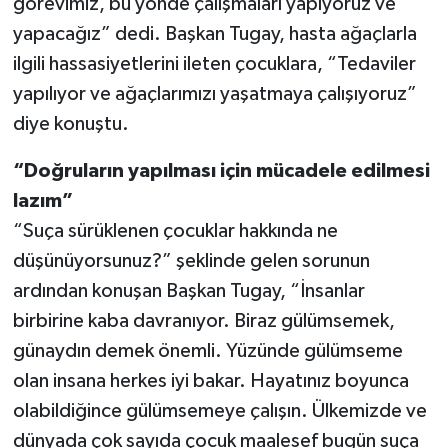
görevimiz, bu yönde çalışmaları yapıyoruz ve
yapacağız” dedi. Başkan Tugay, hasta ağaçlarla
ilgili hassasiyetlerini ileten çocuklara, “Tedaviler
yapılıyor ve ağaçlarımızı yaşatmaya çalışıyoruz”
diye konuştu.
“Doğruların yapılması için mücadele edilmesi
lazım”
“Suça sürüklenen çocuklar hakkında ne
düşünüyorsunuz?” şeklinde gelen sorunun
ardından konuşan Başkan Tugay, “İnsanlar
birbirine kaba davranıyor. Biraz gülümsemek,
günaydın demek önemli. Yüzünde gülümseme
olan insana herkes iyi bakar. Hayatınız boyunca
olabildiğince gülümsemeye çalışın. Ülkemizde ve
dünyada çok sayıda çocuk maalesef bugün suça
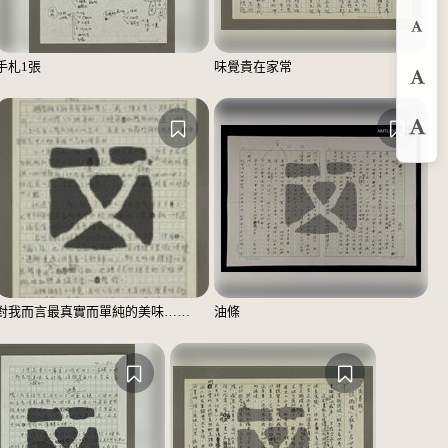
縮
手札1張
味覺貴在家常
預
放
對我而言最真實而單純的美味……
油條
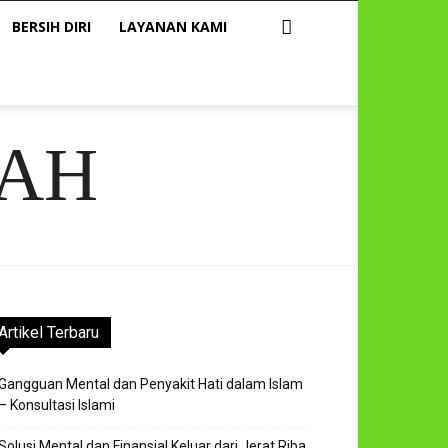
BERSIH DIRI
LAYANAN KAMI
AH
Artikel Terbaru
Gangguan Mental dan Penyakit Hati dalam Islam
– Konsultasi Islami
Solusi Mental dan Finansial Keluar dari Jerat Riba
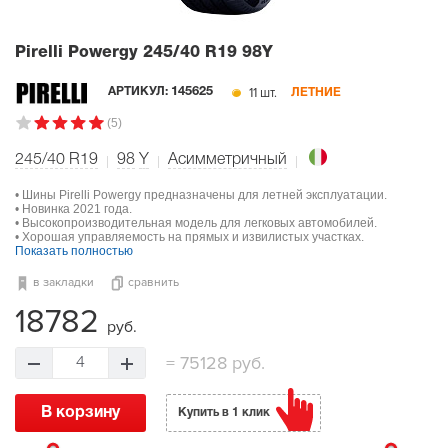
Pirelli Powergy
245/40 R19 98Y
11 шт.
АРТИКУЛ:
145625
ЛЕТНИЕ
(5)
245/40 R19
98
Y
Асимметричный
• Шины Pirelli Powergy предназначены для летней эксплуатации.
• Новинка 2021 года.
• Высокопроизводительная модель для легковых автомобилей.
• Хорошая управляемость на прямых и извилистых участках.
Показать полностью
в закладки
сравнить
18782
руб.
=
75128 руб.
4
В корзину
Купить в 1 клик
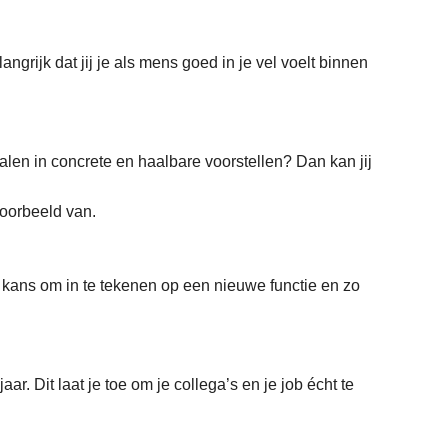
grijk dat jij je als mens goed in je vel voelt binnen
talen in concrete en haalbare voorstellen? Dan kan jij
voorbeeld van.
e kans om in te tekenen op een nieuwe functie en zo
aar. Dit laat je toe om je collega’s en je job écht te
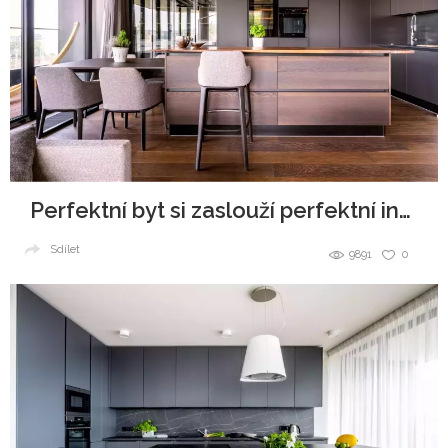
Perfektní byt si zaslouží perfektní interiér
Sdílet
9891
0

◆ ◆ ◆ ◆ ◆ ◆ ◆

## Job item:
Go back to the listing above and write out the lines starting at the one with "Асимметричный" and ending at the one with "e kans om in", inclusive, exactly and without pictures.

## Written response:
Асимметричный
• Шины Pirelli Powergy предназначены для летней эксплуатации.
• Новинка 2021 года.
• Высокопроизводительная модель для легковых автомобилей.
• Хорошая управляемость на прямых и извилистых участках.
Показать полностью
в закладки
сравнить
18782
руб.
=
75128 руб.
4
В корзину
Купить в 1 клик
grijk dat jij je als mens goed in je vel voelt binnen
talen in concrete en haalbare voorstellen? Dan kan jij
voorbeeld van.
e kans om in te tekenen op een nieuwe functie en zo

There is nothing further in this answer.